◆ **Instruksi Latihan**:
Lanjutkan teks tentang pentingnya kehadiran laki-laki dalam kelas pranikah di bawah ini, mulai tepat setelah kalimat terakhirnya.

◆ **Kutipan Dokumen**:
_ _ _ _

Masalah ini bukan hanya soal teknis sehari-hari. Jika hanya satu pihak yang belajar, prinsip yang terpakai untuk mengatur rumah tangga jadi berbeda jalur. Istri berbicara dengan bekal pengetahuan, sementara suami merespons dengan kebiasaan atau sekadar naluri. Harapan untuk menemukan solusi bersama sering berbelok menjadi debat yang melelahkan. Akhirnya, masalah yang sama terus berulang, tanpa pernah benar-benar selesai.
Selain itu, pekerjaan emosional seperti menenangkan anak, membaca suasana hati pasangan, menjaga hubungan keluarga besar, semuanya kerap dipikul perempuan sendirian. Jika sejak awal suami tidak dibekali pemahaman yang sama, beban ini semakin berat.
Kehadiran Laki-laki dalam Kelas Pra Nikah Sangat Penting
Dan yang lebih mengkhawatirkan, pola seperti ini akan terwariskan ke anak-anak. Anak-anak akan tumbuh dengan gambaran ayah yang hanya memberi nafkah, tanpa hadir dalam pengasuhan. Anak perempuan terbiasa melihat ibu memikul beban sendirian, lalu menganggap itu wajar.

_ _ _ _

◆ **Materi**:
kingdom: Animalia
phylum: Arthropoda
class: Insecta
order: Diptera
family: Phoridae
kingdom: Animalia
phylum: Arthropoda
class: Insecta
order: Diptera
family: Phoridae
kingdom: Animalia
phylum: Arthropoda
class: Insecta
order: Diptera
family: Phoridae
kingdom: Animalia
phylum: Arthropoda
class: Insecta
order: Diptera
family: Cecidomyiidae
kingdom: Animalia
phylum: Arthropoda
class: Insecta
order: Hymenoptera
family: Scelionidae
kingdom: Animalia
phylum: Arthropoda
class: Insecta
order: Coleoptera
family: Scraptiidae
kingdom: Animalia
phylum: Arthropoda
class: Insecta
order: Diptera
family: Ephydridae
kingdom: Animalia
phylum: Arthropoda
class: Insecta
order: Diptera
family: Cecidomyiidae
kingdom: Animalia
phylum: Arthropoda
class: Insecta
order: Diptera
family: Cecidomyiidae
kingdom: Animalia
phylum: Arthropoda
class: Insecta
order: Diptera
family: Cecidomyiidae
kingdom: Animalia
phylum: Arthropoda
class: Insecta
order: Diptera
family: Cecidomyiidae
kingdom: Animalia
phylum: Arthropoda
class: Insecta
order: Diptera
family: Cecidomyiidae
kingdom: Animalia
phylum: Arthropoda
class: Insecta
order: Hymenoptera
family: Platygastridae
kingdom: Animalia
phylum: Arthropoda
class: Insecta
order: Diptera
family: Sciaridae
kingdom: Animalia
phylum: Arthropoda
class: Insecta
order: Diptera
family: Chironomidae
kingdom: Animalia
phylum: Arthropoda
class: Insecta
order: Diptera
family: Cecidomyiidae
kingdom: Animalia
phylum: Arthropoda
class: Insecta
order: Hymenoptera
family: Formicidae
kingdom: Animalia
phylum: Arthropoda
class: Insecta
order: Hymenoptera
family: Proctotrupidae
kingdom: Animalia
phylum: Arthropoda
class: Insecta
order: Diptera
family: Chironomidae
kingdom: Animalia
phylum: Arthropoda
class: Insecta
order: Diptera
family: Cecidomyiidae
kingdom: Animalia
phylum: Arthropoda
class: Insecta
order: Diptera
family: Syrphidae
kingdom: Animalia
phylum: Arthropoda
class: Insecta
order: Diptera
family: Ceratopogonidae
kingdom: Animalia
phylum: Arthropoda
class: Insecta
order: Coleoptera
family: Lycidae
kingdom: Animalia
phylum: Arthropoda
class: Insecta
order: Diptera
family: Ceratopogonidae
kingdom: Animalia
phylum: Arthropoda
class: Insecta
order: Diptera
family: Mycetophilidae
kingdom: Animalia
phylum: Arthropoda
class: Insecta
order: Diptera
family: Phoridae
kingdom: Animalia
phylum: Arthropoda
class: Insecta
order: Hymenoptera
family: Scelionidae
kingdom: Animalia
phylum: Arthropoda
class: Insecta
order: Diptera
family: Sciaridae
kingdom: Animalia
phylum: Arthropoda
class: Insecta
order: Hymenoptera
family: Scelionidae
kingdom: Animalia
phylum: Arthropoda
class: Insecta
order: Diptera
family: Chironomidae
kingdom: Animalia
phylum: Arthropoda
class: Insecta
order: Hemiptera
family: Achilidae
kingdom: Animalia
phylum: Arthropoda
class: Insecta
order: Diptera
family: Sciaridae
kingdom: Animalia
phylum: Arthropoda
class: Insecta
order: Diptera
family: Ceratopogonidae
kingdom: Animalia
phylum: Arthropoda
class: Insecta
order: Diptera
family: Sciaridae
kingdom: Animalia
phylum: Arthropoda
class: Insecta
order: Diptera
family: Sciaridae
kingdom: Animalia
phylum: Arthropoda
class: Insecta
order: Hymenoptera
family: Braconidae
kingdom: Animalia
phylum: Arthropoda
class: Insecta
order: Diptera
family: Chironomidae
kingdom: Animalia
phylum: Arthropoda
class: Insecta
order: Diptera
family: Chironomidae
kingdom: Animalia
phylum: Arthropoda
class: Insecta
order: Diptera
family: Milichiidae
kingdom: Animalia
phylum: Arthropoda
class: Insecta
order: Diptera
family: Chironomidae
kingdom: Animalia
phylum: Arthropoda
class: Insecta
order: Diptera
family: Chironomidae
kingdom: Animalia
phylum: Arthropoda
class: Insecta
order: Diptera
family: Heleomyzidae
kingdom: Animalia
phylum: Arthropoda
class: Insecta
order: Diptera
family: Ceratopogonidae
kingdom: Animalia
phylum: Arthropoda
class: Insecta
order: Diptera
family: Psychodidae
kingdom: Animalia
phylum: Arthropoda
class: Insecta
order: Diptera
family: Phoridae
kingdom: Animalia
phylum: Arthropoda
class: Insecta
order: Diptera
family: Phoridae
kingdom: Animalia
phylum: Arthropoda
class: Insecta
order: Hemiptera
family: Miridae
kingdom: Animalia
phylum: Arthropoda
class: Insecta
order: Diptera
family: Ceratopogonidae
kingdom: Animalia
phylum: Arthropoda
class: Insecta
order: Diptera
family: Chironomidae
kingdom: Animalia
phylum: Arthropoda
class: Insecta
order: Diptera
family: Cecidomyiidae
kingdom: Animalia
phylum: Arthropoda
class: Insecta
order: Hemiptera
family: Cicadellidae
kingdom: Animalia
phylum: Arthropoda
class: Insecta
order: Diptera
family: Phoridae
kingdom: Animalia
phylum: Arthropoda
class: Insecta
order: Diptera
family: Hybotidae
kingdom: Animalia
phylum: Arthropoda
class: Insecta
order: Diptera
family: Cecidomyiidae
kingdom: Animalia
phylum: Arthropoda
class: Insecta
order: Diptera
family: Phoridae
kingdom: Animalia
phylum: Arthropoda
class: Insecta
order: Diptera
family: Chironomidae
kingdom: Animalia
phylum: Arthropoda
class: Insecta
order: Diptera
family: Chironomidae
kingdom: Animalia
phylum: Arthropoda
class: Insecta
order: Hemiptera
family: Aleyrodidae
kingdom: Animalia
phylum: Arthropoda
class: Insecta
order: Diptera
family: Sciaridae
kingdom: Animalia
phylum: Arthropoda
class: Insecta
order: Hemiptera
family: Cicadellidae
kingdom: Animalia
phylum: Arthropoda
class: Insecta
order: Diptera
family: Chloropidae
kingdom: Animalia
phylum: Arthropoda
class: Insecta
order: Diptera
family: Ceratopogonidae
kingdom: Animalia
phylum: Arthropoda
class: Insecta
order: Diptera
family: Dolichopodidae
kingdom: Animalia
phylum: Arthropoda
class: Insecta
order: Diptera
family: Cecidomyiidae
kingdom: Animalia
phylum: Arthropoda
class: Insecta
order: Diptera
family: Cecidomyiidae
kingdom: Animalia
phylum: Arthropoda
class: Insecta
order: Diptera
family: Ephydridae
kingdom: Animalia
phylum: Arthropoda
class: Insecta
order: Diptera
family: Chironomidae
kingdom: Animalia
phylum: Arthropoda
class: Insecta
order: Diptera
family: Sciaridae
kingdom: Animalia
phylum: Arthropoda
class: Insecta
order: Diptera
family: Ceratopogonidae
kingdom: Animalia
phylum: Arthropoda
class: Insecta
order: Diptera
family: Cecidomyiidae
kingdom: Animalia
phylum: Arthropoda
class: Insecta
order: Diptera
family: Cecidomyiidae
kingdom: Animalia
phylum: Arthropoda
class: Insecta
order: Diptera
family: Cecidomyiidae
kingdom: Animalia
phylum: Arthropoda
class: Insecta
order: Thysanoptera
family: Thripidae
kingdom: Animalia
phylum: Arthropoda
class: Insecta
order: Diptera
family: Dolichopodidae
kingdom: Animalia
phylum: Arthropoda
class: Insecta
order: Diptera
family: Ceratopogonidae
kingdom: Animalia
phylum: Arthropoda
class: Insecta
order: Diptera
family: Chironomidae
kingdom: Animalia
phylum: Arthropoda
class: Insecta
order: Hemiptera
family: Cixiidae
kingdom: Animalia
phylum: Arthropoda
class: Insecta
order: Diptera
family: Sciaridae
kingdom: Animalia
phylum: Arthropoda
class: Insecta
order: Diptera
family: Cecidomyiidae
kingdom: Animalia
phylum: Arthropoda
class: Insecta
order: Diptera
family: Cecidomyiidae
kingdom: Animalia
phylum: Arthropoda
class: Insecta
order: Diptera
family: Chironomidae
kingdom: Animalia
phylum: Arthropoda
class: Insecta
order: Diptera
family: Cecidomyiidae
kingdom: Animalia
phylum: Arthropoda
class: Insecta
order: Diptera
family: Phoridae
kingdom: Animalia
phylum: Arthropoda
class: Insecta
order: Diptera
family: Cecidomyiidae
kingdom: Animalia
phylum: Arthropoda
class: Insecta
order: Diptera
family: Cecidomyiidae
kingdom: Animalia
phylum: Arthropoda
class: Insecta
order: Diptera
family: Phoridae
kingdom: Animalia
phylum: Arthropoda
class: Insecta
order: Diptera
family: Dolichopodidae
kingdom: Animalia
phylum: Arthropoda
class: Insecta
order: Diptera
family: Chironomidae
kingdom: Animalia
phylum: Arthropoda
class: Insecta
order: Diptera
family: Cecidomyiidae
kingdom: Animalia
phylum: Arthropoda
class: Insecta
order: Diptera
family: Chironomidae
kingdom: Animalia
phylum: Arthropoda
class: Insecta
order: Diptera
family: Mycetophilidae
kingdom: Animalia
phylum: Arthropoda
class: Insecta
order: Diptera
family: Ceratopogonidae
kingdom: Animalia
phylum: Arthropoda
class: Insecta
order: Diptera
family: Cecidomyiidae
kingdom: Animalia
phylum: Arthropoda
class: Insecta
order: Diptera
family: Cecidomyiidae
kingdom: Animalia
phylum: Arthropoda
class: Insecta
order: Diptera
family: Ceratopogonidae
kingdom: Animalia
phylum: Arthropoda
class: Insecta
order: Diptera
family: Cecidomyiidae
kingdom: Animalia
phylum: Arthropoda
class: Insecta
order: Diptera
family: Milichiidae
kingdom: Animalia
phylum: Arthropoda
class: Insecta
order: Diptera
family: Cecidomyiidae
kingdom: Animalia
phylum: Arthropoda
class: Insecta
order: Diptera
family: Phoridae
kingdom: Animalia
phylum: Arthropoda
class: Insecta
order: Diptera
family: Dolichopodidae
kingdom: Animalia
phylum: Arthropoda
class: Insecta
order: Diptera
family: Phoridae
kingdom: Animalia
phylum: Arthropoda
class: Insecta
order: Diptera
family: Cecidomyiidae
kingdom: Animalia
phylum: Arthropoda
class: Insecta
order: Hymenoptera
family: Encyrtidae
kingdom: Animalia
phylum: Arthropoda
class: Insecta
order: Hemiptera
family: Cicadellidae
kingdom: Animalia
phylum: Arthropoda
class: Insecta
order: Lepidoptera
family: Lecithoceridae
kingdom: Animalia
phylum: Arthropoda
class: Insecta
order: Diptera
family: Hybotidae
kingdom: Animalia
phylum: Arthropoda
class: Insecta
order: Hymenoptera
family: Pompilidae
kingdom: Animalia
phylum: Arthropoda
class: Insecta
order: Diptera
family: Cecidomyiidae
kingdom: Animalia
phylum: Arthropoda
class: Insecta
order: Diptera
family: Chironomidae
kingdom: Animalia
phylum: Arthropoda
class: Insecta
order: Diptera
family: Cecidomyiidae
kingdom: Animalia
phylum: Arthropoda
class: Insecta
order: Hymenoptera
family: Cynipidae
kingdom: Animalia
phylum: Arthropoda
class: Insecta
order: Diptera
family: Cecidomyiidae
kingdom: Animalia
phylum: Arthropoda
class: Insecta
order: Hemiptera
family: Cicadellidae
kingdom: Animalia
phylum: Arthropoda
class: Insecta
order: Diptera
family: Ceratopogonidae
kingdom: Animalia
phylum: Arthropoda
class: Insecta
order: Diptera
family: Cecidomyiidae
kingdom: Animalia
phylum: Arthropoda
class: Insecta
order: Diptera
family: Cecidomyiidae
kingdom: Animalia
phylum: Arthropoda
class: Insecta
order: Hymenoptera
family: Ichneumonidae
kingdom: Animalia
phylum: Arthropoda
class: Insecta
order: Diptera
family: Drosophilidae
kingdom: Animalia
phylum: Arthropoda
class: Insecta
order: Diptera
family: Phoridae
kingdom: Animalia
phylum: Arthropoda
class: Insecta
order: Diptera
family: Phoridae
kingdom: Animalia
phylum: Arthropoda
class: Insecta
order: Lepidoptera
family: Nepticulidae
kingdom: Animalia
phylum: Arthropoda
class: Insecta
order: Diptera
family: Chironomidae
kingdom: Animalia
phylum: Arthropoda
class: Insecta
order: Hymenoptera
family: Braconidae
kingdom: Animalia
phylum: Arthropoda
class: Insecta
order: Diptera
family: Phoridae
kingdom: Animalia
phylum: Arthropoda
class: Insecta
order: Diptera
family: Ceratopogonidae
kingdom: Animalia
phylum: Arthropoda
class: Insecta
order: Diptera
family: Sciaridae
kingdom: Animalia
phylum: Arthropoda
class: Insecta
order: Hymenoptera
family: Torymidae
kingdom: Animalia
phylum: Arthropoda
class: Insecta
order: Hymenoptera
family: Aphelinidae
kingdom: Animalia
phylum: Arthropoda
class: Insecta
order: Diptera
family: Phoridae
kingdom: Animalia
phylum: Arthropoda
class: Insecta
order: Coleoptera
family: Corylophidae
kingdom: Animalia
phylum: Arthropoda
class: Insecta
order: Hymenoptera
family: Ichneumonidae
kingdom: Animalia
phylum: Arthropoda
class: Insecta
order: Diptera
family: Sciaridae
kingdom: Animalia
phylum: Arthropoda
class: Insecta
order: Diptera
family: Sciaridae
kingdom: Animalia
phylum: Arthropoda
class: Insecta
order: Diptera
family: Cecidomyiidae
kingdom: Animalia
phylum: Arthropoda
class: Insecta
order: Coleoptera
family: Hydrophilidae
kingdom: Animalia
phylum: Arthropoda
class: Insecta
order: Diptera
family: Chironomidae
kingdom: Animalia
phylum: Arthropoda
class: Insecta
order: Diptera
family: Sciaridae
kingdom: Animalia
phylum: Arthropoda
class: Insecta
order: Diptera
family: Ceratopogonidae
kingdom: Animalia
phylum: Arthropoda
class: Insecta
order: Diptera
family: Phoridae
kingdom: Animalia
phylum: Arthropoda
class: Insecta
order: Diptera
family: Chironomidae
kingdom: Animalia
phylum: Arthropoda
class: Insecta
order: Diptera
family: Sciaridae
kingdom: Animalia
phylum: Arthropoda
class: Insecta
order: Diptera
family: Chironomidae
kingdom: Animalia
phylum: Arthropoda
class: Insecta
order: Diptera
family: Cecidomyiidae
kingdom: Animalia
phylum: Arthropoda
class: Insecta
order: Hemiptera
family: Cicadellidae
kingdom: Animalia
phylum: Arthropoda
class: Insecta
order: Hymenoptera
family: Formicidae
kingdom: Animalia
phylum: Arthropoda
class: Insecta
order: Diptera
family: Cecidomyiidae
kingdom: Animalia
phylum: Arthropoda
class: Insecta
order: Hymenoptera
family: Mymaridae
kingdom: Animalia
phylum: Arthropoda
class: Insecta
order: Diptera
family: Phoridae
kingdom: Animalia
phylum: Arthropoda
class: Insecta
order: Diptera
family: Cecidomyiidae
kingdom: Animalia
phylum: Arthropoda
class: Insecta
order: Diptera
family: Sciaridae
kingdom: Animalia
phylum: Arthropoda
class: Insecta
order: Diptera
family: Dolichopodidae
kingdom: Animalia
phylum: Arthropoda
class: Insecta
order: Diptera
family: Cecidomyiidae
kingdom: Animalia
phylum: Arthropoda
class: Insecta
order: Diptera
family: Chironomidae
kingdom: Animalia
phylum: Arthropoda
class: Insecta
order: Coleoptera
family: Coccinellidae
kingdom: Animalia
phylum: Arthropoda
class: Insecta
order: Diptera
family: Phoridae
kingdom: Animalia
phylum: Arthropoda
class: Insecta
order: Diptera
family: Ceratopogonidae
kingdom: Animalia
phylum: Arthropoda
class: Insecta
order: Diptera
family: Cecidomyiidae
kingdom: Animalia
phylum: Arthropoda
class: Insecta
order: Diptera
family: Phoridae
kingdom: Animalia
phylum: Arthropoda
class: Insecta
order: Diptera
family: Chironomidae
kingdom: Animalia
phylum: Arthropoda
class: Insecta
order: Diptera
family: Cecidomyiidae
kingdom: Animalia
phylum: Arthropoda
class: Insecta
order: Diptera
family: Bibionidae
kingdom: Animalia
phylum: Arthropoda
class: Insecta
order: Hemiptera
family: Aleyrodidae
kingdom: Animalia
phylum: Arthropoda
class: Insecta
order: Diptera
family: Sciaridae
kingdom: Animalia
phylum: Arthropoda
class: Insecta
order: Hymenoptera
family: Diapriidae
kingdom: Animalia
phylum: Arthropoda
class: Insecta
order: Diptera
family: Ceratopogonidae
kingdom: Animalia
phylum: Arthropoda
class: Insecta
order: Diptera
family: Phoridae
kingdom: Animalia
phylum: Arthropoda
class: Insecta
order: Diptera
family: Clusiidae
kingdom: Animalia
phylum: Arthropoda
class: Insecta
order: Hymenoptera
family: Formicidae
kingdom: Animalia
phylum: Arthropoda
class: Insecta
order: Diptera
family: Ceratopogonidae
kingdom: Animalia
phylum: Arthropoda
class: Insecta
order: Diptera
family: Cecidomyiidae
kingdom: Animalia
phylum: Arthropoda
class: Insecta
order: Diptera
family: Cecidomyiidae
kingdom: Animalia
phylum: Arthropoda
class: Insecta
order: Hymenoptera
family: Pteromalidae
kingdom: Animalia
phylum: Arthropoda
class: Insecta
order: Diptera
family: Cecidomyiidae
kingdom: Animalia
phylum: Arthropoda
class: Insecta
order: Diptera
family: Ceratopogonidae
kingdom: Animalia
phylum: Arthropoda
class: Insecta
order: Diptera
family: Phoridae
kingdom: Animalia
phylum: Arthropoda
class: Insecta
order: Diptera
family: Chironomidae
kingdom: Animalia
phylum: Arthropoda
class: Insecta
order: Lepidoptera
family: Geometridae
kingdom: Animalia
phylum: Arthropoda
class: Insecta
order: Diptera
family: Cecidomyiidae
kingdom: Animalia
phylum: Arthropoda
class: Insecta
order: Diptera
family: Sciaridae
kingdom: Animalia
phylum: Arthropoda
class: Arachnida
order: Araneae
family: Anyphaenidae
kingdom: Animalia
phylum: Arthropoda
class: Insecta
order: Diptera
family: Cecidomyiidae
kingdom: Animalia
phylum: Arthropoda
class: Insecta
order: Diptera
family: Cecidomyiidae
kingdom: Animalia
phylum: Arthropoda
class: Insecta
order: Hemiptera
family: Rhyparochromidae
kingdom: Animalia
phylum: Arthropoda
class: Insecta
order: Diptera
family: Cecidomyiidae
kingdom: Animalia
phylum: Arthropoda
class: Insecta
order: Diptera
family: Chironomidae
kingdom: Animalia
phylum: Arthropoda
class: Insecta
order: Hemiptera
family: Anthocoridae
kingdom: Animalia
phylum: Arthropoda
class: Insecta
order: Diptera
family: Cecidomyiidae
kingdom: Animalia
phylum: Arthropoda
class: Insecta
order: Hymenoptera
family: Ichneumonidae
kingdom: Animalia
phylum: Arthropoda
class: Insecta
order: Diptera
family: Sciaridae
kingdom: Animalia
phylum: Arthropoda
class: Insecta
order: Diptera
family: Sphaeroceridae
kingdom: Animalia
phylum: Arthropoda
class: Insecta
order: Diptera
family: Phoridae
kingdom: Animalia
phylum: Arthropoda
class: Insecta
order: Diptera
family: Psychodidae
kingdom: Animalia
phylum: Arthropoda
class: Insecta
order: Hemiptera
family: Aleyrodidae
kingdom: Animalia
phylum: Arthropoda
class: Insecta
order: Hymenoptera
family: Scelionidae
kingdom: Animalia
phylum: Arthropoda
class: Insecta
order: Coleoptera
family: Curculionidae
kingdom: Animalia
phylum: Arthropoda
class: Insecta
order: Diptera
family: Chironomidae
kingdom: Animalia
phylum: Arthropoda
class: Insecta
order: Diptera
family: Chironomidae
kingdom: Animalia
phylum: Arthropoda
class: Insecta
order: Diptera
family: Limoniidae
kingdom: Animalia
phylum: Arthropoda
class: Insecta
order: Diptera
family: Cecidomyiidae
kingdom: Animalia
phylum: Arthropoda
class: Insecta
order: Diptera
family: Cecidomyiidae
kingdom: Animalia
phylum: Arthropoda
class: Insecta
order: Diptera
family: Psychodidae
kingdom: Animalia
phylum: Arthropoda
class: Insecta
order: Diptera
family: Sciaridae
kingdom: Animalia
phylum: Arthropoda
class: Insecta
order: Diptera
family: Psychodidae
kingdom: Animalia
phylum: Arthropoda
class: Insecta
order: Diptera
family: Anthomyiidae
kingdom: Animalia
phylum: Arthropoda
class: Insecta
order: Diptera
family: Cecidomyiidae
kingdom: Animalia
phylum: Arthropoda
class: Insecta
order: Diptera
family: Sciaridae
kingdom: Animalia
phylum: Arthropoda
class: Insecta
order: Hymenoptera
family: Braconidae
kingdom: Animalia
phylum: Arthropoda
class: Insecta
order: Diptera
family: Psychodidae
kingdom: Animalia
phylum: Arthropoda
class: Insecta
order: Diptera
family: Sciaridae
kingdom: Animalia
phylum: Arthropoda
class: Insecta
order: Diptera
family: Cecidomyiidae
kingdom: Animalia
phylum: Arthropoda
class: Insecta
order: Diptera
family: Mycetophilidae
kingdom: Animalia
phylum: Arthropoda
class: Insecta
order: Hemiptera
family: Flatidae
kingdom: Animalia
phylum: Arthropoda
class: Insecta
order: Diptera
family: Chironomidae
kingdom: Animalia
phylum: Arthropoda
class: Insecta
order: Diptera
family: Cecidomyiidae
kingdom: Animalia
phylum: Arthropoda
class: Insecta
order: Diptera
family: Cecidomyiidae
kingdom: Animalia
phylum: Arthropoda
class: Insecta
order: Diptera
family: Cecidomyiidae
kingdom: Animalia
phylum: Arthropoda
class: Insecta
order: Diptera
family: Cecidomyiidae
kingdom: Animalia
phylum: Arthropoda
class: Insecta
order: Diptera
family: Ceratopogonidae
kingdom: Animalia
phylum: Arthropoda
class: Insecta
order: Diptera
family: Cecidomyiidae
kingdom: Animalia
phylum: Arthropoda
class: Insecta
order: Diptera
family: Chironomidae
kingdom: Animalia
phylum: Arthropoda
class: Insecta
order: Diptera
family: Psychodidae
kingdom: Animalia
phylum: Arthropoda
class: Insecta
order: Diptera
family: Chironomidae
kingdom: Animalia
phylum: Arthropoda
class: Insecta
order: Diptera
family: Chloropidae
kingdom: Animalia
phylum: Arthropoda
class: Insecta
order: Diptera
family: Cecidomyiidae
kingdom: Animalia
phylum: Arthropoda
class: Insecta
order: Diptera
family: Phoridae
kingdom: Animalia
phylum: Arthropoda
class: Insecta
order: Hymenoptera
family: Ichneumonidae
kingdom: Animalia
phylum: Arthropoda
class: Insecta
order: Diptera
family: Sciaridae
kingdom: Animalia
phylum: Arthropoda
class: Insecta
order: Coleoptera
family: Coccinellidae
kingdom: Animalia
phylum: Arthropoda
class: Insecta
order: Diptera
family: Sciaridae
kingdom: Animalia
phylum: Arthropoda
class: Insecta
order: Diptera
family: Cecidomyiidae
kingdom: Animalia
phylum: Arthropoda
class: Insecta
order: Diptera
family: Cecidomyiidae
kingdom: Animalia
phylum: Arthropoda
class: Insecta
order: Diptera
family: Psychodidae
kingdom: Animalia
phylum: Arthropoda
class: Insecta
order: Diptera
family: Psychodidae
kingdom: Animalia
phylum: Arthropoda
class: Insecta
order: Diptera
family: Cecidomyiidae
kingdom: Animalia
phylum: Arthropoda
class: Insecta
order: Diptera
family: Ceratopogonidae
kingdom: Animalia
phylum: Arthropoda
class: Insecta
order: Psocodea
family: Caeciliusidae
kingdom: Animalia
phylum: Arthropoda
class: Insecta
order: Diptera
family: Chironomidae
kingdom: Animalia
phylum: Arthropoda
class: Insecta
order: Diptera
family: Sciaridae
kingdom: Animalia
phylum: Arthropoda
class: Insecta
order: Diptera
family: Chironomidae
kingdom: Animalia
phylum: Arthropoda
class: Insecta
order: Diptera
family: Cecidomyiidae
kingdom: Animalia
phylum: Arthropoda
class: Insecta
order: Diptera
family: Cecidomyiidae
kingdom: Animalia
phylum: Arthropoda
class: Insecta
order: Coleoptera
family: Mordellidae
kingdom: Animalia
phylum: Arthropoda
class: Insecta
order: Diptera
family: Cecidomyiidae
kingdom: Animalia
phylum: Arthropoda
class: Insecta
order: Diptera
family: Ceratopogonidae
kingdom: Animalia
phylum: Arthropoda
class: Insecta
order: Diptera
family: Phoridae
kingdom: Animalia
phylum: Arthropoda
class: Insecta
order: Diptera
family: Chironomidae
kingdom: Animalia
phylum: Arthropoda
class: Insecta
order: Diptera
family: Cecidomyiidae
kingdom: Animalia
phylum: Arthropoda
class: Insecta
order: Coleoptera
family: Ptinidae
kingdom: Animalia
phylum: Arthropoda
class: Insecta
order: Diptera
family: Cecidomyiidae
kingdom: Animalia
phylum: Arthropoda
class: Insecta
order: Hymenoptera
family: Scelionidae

_ _ _ _

◆ **Hasil Tugas**:
Padahal dalam Islam, suami yang dianggap sebagai qawwam atau pemimpin keluarga, bukan hanya pencari nafkah, namun juga hadir secara emosional, memberikan kasih sayang, dan melindungi keluarganya.
Karena jika pengertian qawwam hanya kita pahami sebagai urusan ekonomi, pernikahan akan kehilangan unsur kasih sayang, tanggung jawab moral, dan semangat belajar. Rumah tangga yang seharusnya menjadi ladang ibadah justru berubah menjadi sumber lelah dan luka.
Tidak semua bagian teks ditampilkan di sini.